Pour la plupart des Occidentaux, la Chine est un mystère. Un monde dont on ne comprend ni les codes ni les usages, et dont l’image se réduit trop souvent aux quelques bribes d’informations relayées par les médias. En cette année olympique, le professeur Nicolas Zufferey, responsable de l’Unité des études chinoises de la Faculté des lettres, invite le lecteur à dépasser ses préjugés pour découvrir la complexité d’une tradition souvent méconnue et la richesse d’une pensée orientée avant tout vers la résolution pratique des problèmes sociaux. La Chine, rappelle d’emblée l’auteur, est le berceau de «l’une des civilisations les plus brillantes de l’histoire de l’humanité et de la culture la plus ancienne de toutes celles qui subsistent de nos jours». Négliger le poids de cette tradition millénaire, c’est oublier que, dans de nombreux domaines, la Chine a créé des concepts et développé des pratiques qui tranchent radicalement avec ce que l’Europe a considéré pendant des siècles comme la seule norme possible.

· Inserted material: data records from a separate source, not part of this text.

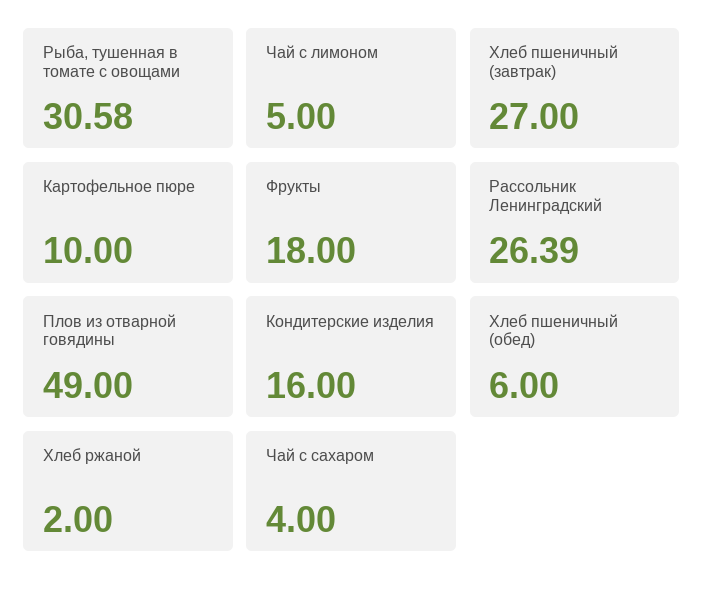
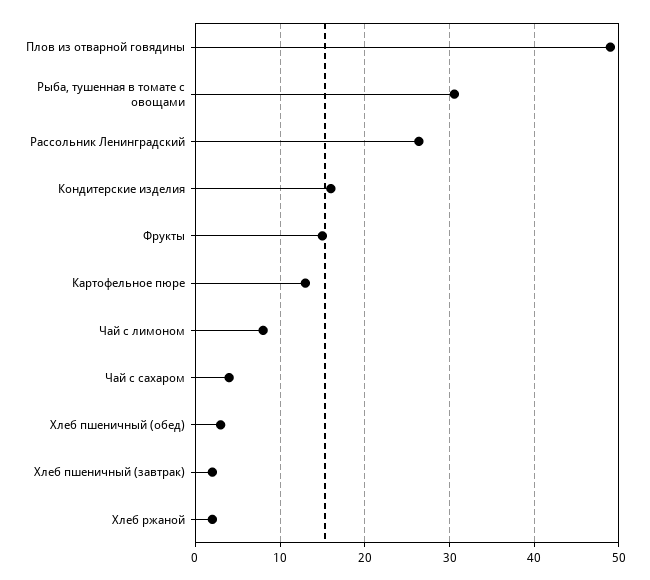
  {
    "Рыба, тушенная в томате с овощами": 30.58,
-   "Чай с лимоном": 5,
+   "Чай с лимоном": 8,
-   "Хлеб пшеничный (завтрак)": 27,
+   "Хлеб пшеничный (завтрак)": 2,
-   "Картофельное пюре": 10,
+   "Картофельное пюре": 13,
-   "Фрукты": 18,
+   "Фрукты": 15,
    "Рассольник Ленинградский": 26.39,
    "Плов из отварной говядины": 49,
    "Кондитерские изделия": 16,
-   "Хлеб пшеничный (обед)": 6,
+   "Хлеб пшеничный (обед)": 3,
    "Хлеб ржаной": 2,
    "Чай с сахаром": 4
  }

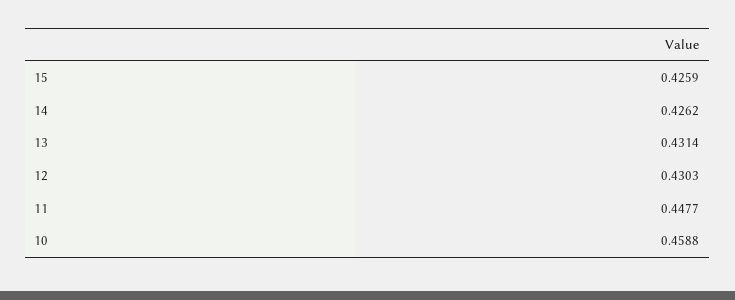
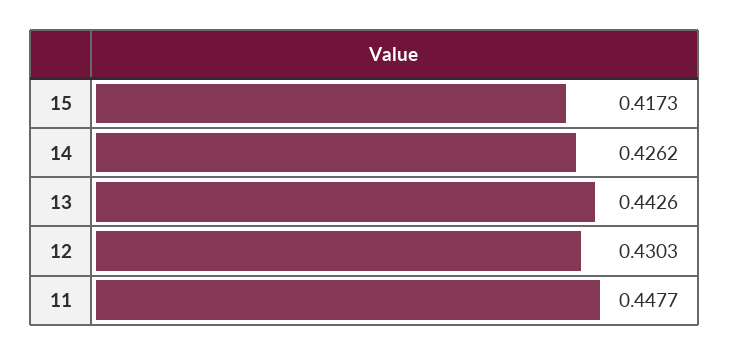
  {
-   "15": 0.4259,
+   "15": 0.4173,
    "14": 0.4262,
-   "13": 0.4314,
+   "13": 0.4426,
    "12": 0.4303,
-   "11": 0.4477,
+   "11": 0.4477
-   "10": 0.4588
  }

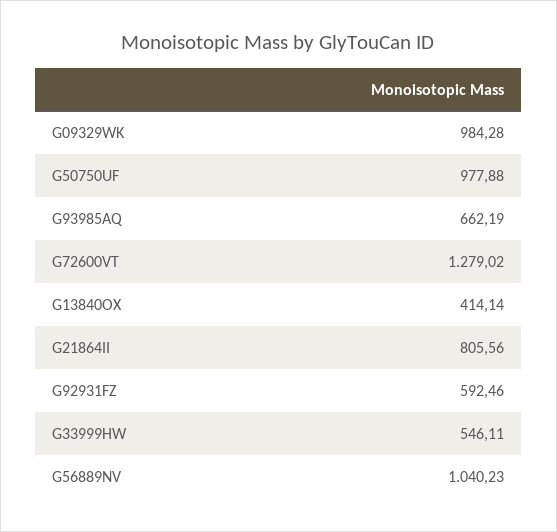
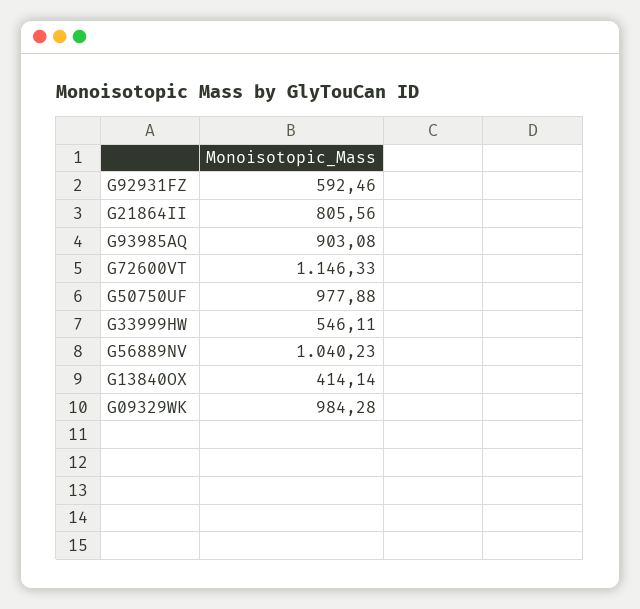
  {
    "G09329WK": 984.28,
    "G50750UF": 977.88,
-   "G93985AQ": 662.19,
+   "G93985AQ": 903.08,
-   "G72600VT": 1279.02,
+   "G72600VT": 1146.33,
    "G13840OX": 414.14,
    "G21864II": 805.56,
    "G92931FZ": 592.46,
    "G33999HW": 546.11,
    "G56889NV": 1040.23
  }

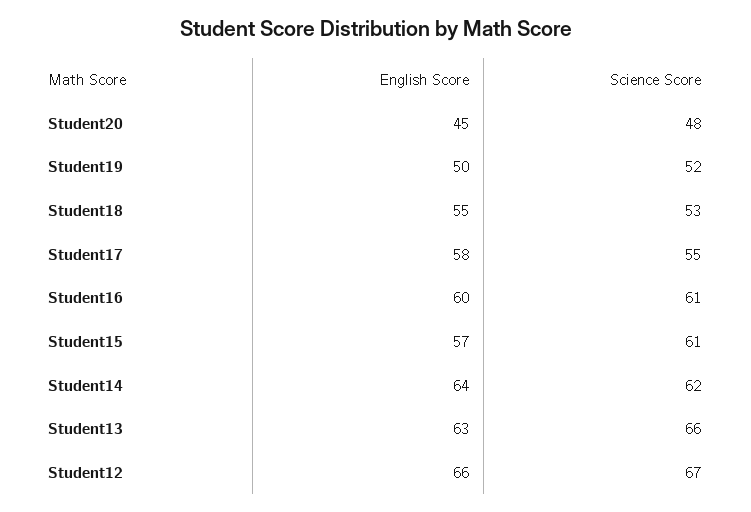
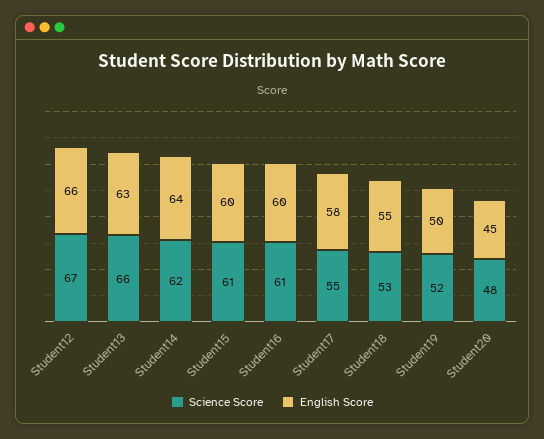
  {
    "English Score": {
      "Student20": 45,
      "Student19": 50,
      "Student18": 55,
      "Student17": 58,
      "Student16": 60,
-     "Student15": 57,
+     "Student15": 60,
      "Student14": 64,
      "Student13": 63,
      "Student12": 66
    },
    "Science Score": {
      "Student20": 48,
      "Student19": 52,
      "Student18": 53,
      "Student17": 55,
      "Student16": 61,
      "Student15": 61,
      "Student14": 62,
      "Student13": 66,
      "Student12": 67
    }
  }

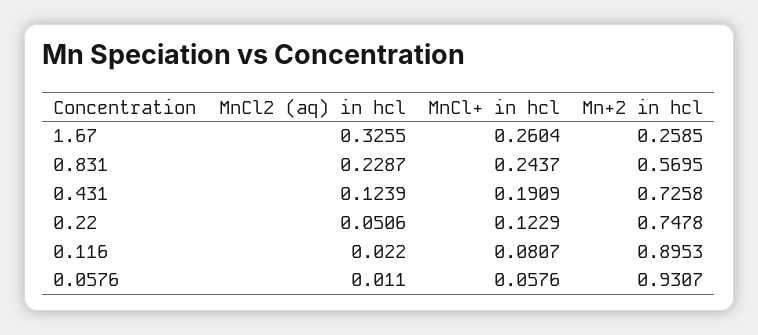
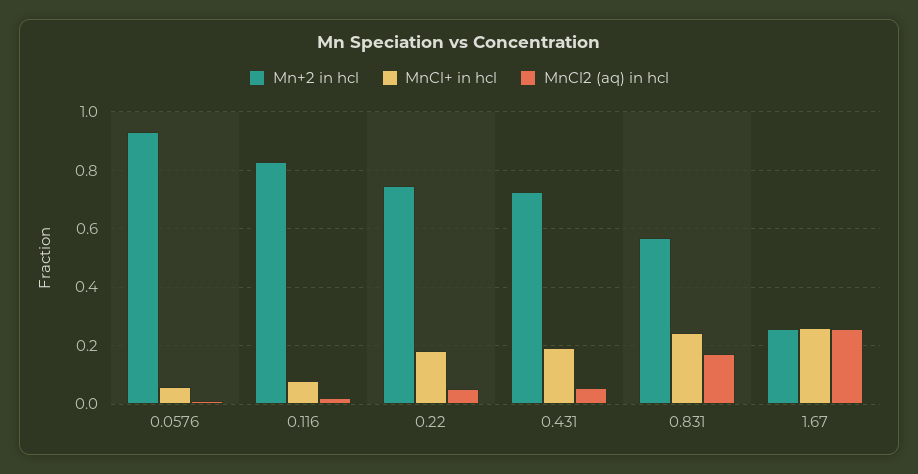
  {
    "MnCl2 (aq) in hcl": {
-     "1.67": 0.3255,
+     "1.67": 0.25,
-     "0.831": 0.2287,
+     "0.831": 0.175,
-     "0.431": 0.1239,
+     "0.431": 0.05,
      "0.22": 0.0506,
      "0.116": 0.022,
      "0.0576": 0.011
    },
    "MnCl+ in hcl": {
      "1.67": 0.2604,
      "0.831": 0.2437,
      "0.431": 0.1909,
-     "0.22": 0.1229,
+     "0.22": 0.175,
      "0.116": 0.0807,
      "0.0576": 0.0576
    },
    "Mn+2 in hcl": {
      "1.67": 0.2585,
      "0.831": 0.5695,
      "0.431": 0.7258,
      "0.22": 0.7478,
-     "0.116": 0.8953,
+     "0.116": 0.825,
      "0.0576": 0.9307
    }
  }

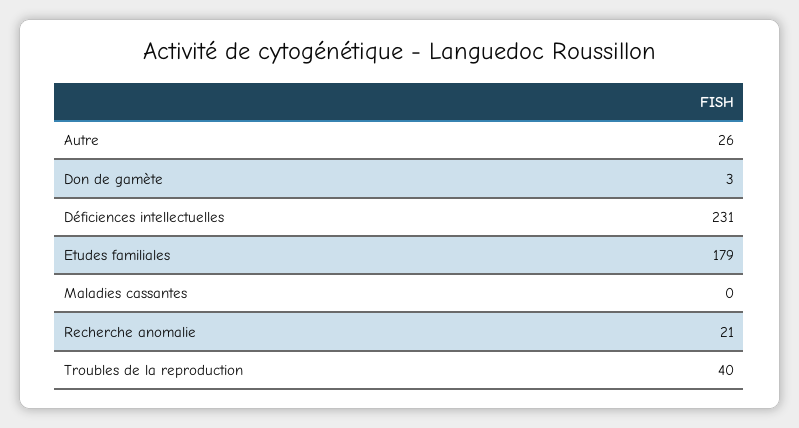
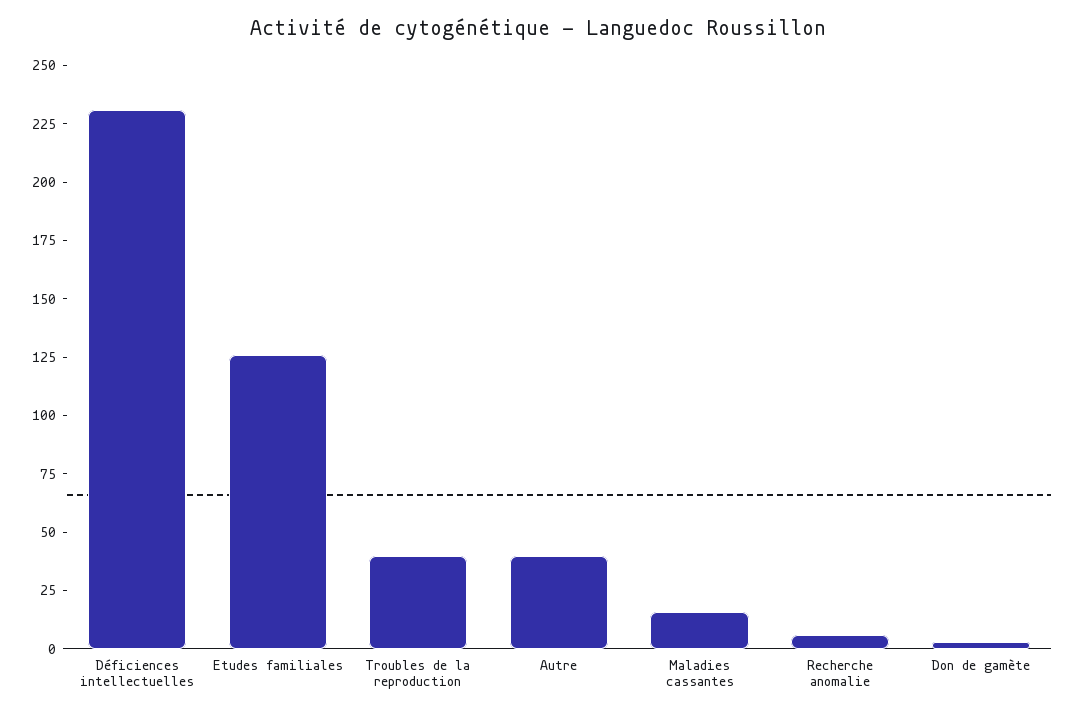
  {
-   "Autre": 26,
+   "Autre": 40,
    "Don de gamète": 3,
    "Déficiences intellectuelles": 231,
-   "Etudes familiales": 179,
+   "Etudes familiales": 125,
-   "Maladies cassantes": 0,
+   "Maladies cassantes": 15,
-   "Recherche anomalie": 21,
+   "Recherche anomalie": 5,
    "Troubles de la reproduction": 40
  }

C’est bien connu pour la médecine, mais c’est également vrai du rapport entre hommes et femmes, de la relation au sacré ou de l’écologie. Fondamentalement autre, la pensée chinoise n’est cependant pas réservée à des initiés. Et, à condition d’éviter la tentation de l’«appropriation paresseuse» comme celle de l’«exotisme superficiel», l’essentiel des concepts et autres extraits de textes présentés dans ce livre se veulent accessibles à un très large public. VM

«Introduction à la pensée chinoise», par Nicolas Zufferey, éd Marabout, 287 p.

Pourquoi mourir?mourir?

Le vieillissement est-il le fait de la sélection naturelle? N’est-il que la conséquence secondaire d’une adaptation? Ou représente-t-il une adaptation au service de la reproduction? C’est à ce genre de questions que s’attaque Jean-David Ponci dans son livre La Biologie du vieillissement, une fenêtre sur la science et sur la société, qui reprend le contenu de la thèse en philosophie qu’il a soutenue en 2005. Après avoir établi un état des lieux des connaissances accumulées ces dernières années sur la biologie du vieillissement et décrit les différents types de sénescences que la nature a développés (certaines plantes vivaces ou bactéries, par exemple, ne vieillissent pratiquement pas alors que d’autres le font de manière accélérée), le chercheur énumère et critique les diverses théories en vogue tentant d’expliquer le sens de ce processus marquant la fin de la vie. A la vision adaptive, rejetée par la majorité des biologistes, s’oppose l’approche anti-adaptive, largement acceptée, selon laquelle le vieillissement est un défaut de fonctionnement apparu au hasard des mutations génétiques. Celui-ci se manifeste tardivement, alors que les individus se sont déjà reproduits et échappe ainsi au couperet de la sélection naturelle. Jean-David Ponci s’étonne pourtant que tant de scientifiques aient choisi cette voie, alors qu’objectivement le raisonnement qui la sous-tend comporte des faiblesses qu’il énumère dans un de ses chapitres. Il explique cette tendance par les biais dont souffre la science du vieillissement, grandement dus aux certitudes, rêves et craintes des chercheurs eux-mêmes face à la vieillesse.

Anton Vos

«La biologie du vieillissement, une fenêtre sur la science et sur la société», par Jean-David Ponci, éd L’Harmattan, Paris 2008, 288 p.